Page-level text extractions:
┌──
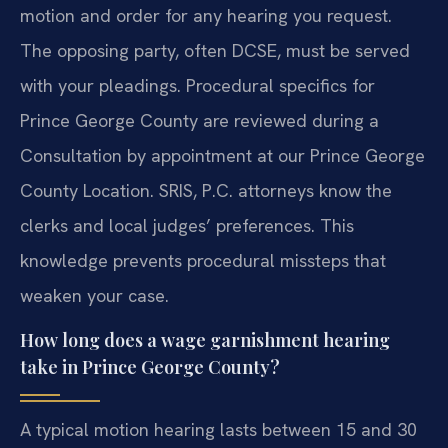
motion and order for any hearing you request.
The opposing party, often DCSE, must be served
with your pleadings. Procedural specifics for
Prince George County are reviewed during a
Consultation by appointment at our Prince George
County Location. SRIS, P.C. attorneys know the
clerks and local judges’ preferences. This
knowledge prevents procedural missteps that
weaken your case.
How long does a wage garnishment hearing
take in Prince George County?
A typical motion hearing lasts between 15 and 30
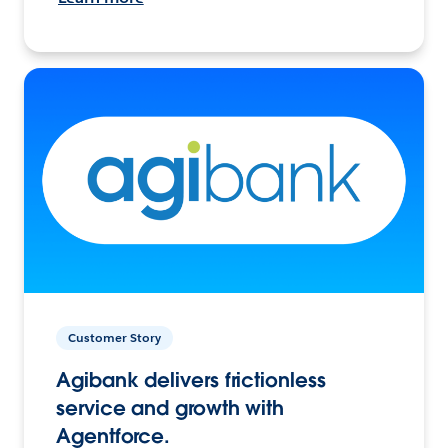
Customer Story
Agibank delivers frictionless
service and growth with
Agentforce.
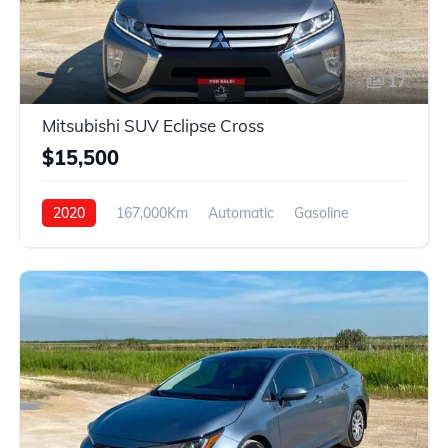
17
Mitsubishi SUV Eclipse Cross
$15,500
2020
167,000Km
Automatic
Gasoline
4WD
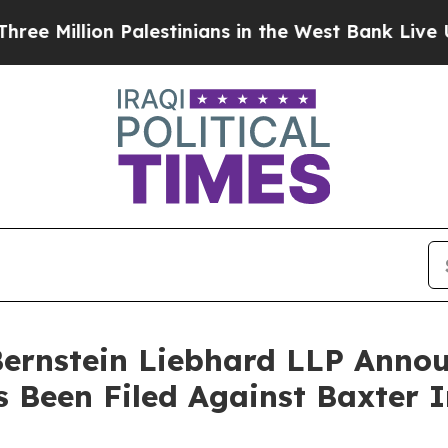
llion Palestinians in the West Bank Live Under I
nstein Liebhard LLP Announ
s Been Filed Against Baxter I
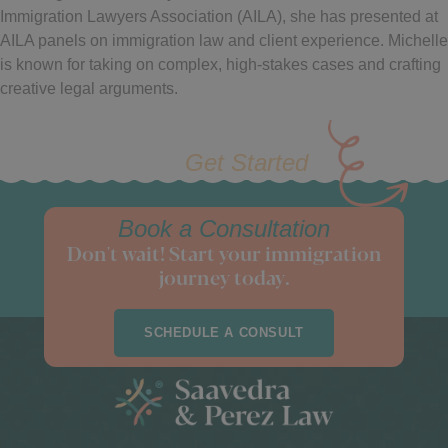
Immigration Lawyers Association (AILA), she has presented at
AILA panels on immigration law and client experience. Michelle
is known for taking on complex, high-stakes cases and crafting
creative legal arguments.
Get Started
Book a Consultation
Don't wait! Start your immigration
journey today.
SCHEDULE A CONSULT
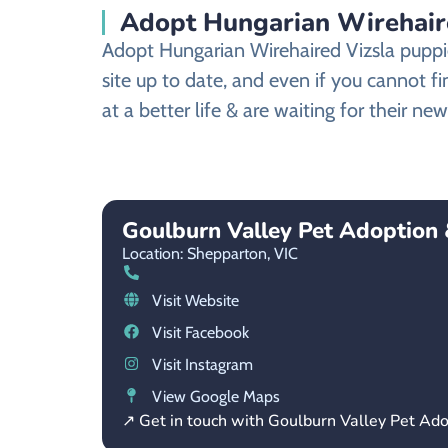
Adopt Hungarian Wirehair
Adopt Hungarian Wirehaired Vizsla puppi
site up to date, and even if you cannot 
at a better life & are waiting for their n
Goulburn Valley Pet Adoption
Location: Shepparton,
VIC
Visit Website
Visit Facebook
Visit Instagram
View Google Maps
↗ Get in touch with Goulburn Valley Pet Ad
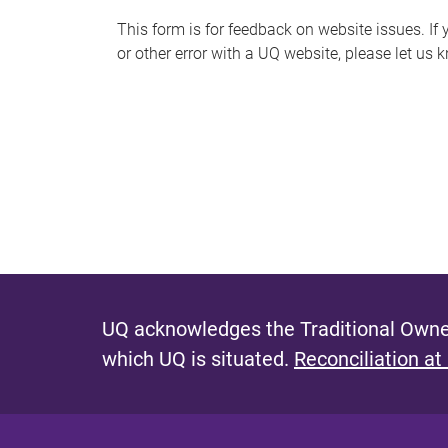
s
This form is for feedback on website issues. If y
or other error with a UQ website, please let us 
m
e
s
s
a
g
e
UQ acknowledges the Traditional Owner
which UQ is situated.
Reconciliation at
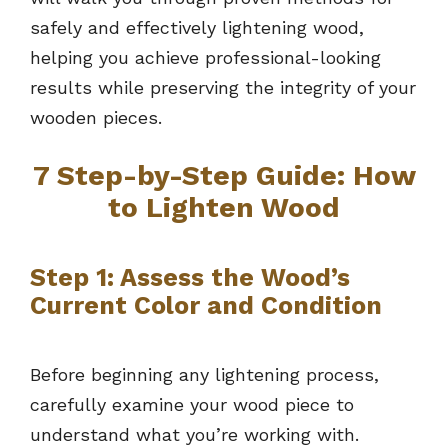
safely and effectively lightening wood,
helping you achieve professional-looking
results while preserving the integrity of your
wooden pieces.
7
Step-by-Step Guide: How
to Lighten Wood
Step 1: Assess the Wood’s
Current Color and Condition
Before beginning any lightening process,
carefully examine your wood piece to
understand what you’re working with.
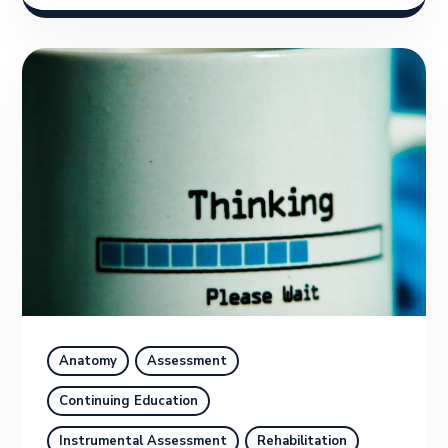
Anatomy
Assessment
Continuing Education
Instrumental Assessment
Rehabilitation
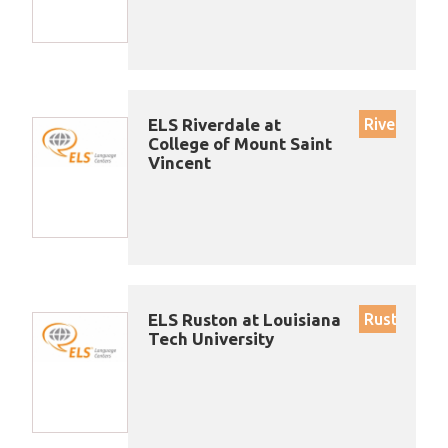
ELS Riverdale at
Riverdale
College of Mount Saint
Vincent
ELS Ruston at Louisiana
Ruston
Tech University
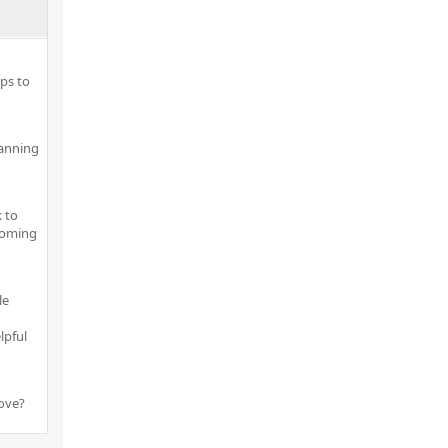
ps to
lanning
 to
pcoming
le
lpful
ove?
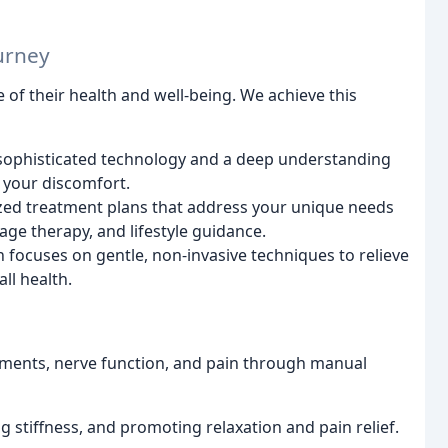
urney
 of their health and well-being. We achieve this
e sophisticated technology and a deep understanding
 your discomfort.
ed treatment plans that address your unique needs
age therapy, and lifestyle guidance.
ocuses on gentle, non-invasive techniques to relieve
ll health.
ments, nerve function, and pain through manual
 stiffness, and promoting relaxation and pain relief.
└──
┌──
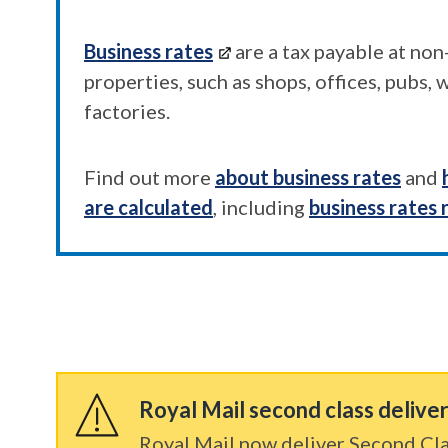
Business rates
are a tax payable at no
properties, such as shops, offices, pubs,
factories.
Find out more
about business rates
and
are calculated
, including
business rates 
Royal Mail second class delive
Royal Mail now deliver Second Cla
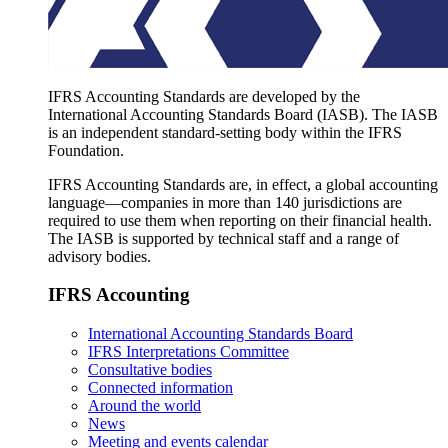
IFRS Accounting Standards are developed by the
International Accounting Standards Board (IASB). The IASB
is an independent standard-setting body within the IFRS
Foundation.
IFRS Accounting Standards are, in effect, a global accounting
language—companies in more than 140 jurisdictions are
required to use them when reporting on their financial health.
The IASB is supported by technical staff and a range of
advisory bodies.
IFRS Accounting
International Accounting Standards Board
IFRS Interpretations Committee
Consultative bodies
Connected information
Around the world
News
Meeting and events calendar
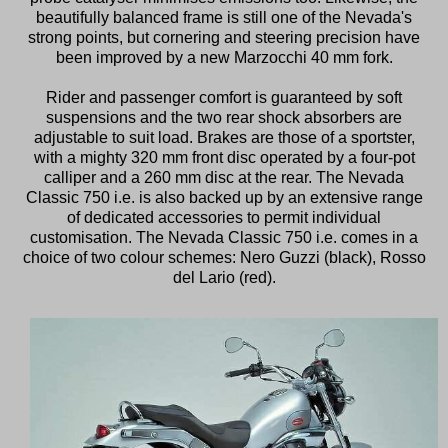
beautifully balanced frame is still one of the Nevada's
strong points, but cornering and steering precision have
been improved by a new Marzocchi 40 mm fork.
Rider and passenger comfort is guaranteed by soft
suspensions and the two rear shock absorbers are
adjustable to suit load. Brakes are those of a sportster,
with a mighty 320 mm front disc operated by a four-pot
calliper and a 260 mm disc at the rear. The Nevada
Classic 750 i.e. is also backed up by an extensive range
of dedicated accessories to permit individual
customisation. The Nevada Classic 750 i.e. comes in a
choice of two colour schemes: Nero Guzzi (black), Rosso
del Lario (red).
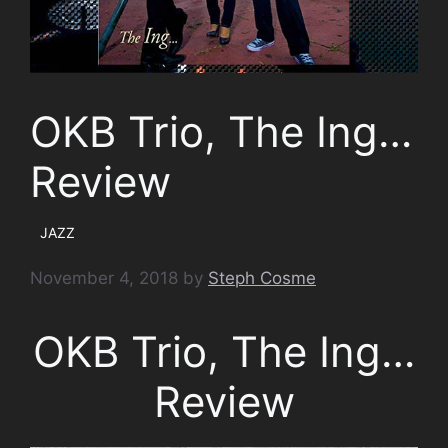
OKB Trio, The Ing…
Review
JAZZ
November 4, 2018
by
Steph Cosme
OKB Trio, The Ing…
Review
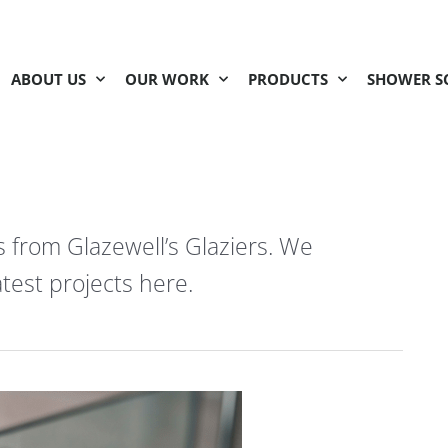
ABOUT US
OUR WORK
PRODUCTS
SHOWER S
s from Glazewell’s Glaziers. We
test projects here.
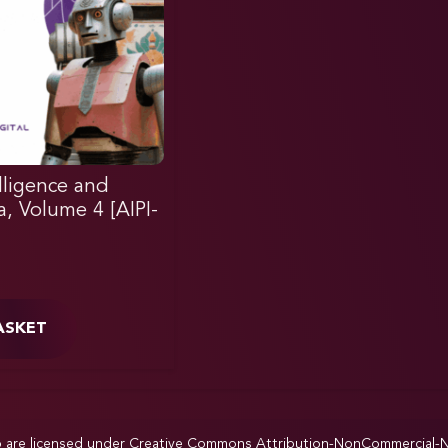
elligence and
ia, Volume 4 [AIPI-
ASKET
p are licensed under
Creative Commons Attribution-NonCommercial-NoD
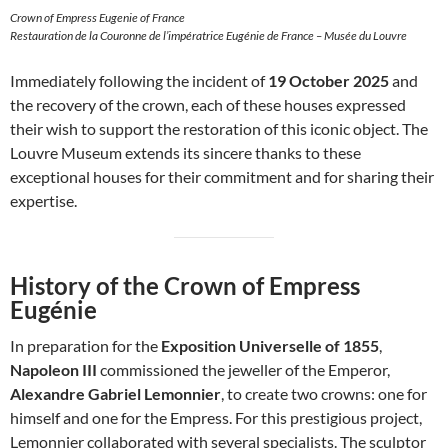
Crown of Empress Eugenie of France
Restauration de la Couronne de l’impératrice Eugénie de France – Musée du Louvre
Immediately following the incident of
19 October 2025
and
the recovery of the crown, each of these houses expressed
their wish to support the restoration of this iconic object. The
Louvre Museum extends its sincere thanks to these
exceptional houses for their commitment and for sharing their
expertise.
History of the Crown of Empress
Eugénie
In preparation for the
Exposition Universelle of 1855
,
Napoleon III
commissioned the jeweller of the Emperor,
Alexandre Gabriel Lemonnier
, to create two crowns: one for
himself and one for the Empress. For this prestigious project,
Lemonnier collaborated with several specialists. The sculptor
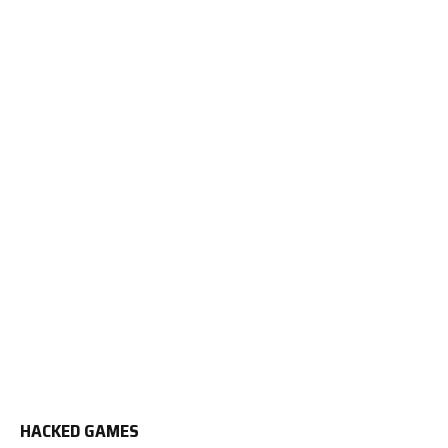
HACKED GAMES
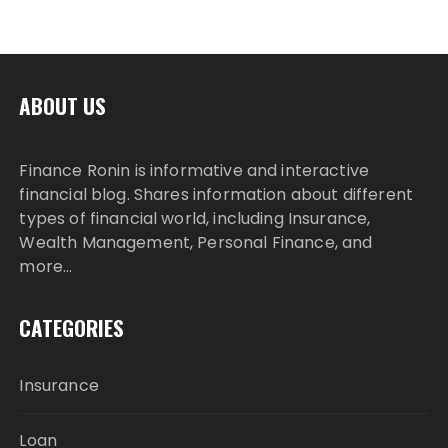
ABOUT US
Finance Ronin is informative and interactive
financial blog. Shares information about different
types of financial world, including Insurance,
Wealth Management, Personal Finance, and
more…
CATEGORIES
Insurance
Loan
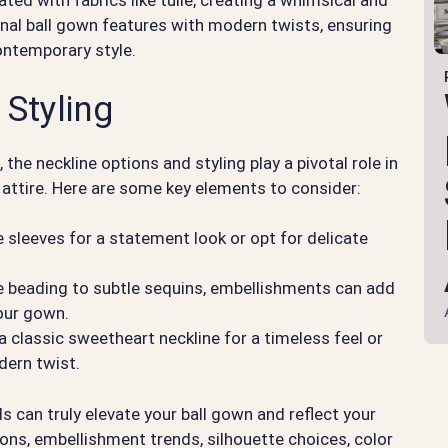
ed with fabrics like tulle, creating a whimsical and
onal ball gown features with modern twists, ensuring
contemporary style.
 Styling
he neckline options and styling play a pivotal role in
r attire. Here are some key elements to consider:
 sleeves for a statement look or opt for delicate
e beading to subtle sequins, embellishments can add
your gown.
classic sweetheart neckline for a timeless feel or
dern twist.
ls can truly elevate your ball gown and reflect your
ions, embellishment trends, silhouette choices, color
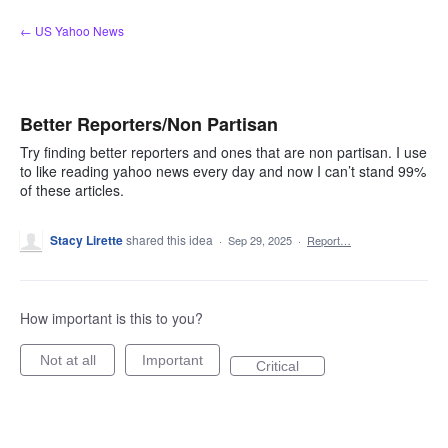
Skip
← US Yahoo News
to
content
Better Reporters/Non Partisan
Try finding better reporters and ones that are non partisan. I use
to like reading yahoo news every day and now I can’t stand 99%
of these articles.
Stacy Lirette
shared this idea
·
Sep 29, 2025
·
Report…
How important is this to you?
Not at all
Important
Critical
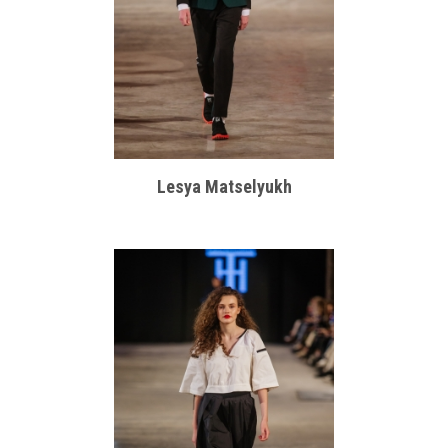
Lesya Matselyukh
└──
┌──
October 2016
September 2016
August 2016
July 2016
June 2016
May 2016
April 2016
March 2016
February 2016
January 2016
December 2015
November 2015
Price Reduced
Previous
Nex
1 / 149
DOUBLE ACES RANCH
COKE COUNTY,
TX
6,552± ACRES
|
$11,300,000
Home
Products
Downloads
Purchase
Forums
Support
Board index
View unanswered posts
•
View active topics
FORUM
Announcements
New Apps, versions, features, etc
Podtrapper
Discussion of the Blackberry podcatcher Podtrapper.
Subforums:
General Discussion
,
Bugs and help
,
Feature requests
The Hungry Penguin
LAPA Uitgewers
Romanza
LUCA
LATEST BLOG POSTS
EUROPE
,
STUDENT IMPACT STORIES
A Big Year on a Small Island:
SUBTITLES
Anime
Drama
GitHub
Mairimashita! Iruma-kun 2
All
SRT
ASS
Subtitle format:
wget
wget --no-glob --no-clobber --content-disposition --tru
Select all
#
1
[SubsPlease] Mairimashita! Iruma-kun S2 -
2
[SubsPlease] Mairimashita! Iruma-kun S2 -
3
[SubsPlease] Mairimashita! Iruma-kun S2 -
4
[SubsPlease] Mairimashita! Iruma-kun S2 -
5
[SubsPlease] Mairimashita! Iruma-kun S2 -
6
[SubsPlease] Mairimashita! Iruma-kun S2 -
└──
* **Problem to solve**
Can you reproduce word for word the lines of material that start with the line containing "Crown of Empress Eugenie of France" and run through the line containing "Lemonnier collaborated with", including both of those lines?

* **Output of the task**
Crown of Empress Eugenie of France
Restauration de la Couronne de l’impératrice Eugénie de France – Musée du Louvre
Immediately following the incident of
19 October 2025
and
the recovery of the crown, each of these houses expressed
their wish to support the restoration of this iconic object. The
Louvre Museum extends its sincere thanks to these
exceptional houses for their commitment and for sharing their
expertise.
History of the Crown of Empress
Eugénie
In preparation for the
Exposition Universelle of 1855
,
Napoleon III
commissioned the jeweller of the Emperor,
Alexandre Gabriel Lemonnier
, to create two crowns: one for
himself and one for the Empress. For this prestigious project,
Lemonnier collaborated with several specialists. The sculptor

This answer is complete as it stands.